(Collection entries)
====

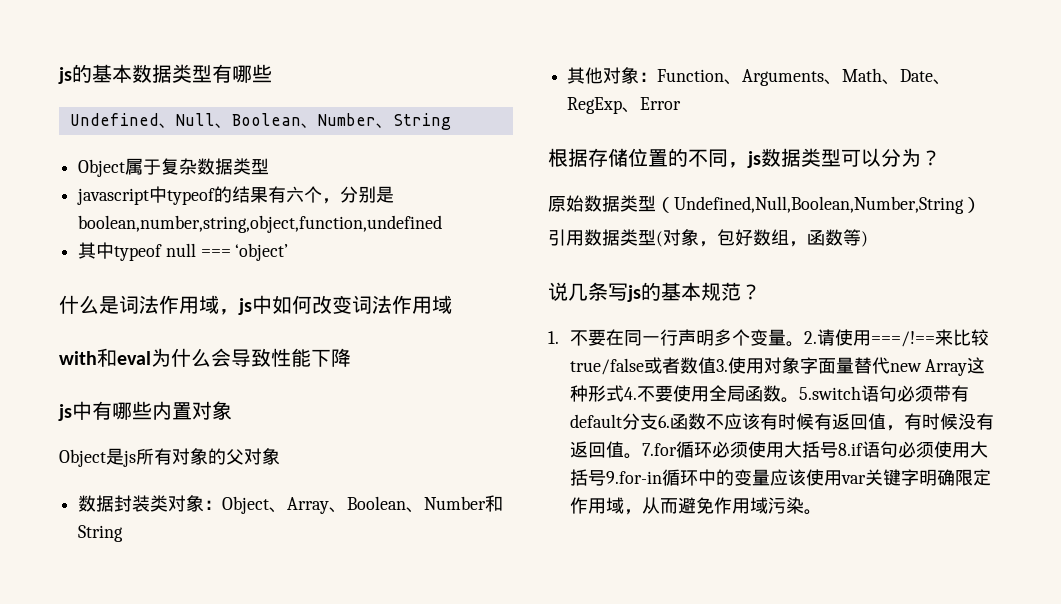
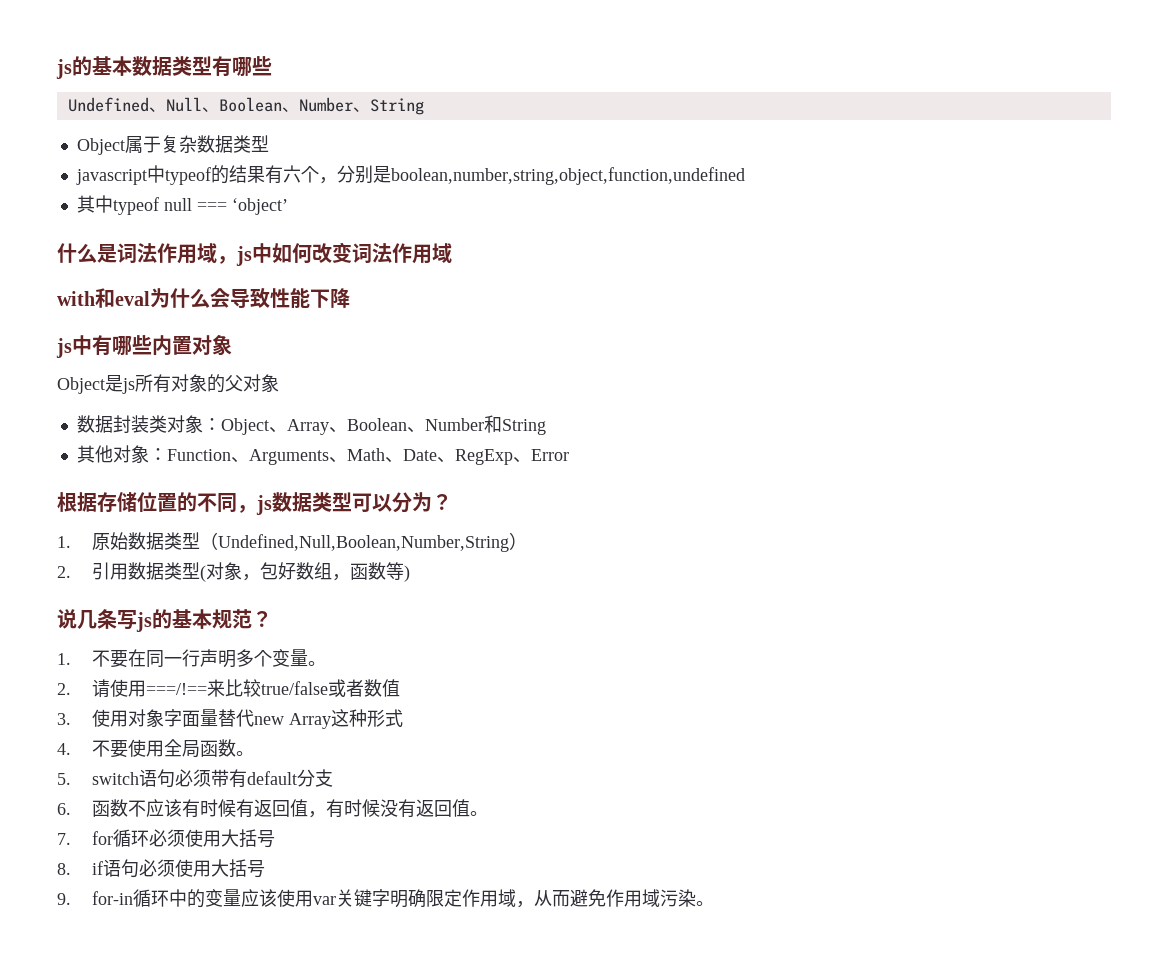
(941, 158) none -> [57,536,71,548] 1.
(981, 205) none -> [57,566,71,578] 2.
(804, 344) none -> (326, 663) //
(716, 365) none -> (400, 688) //
(624, 393) none -> (403, 718) //
[798,386,861,400] 5.switch -> [57,772,139,785] // 5. switch
(658, 421) none -> (333, 778) //
[641,443,677,456] 7.for -> [57,831,113,845] // 7. for
[837,443,863,456] 8.if -> [57,861,103,875] // 8. if
[605,471,662,484] 9.for-in -> [57,891,133,905] // 9. for-in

====

TASK OBJECTIVE >>
The lines from the one holding "(716, 365) none -> (400, 688) //" to the final line of the entries, both included, are what should be output, exactly and alone.

EXERCISE RESPONSE >>
(716, 365) none -> (400, 688) //
(624, 393) none -> (403, 718) //
[798,386,861,400] 5.switch -> [57,772,139,785] // 5. switch
(658, 421) none -> (333, 778) //
[641,443,677,456] 7.for -> [57,831,113,845] // 7. for
[837,443,863,456] 8.if -> [57,861,103,875] // 8. if
[605,471,662,484] 9.for-in -> [57,891,133,905] // 9. for-in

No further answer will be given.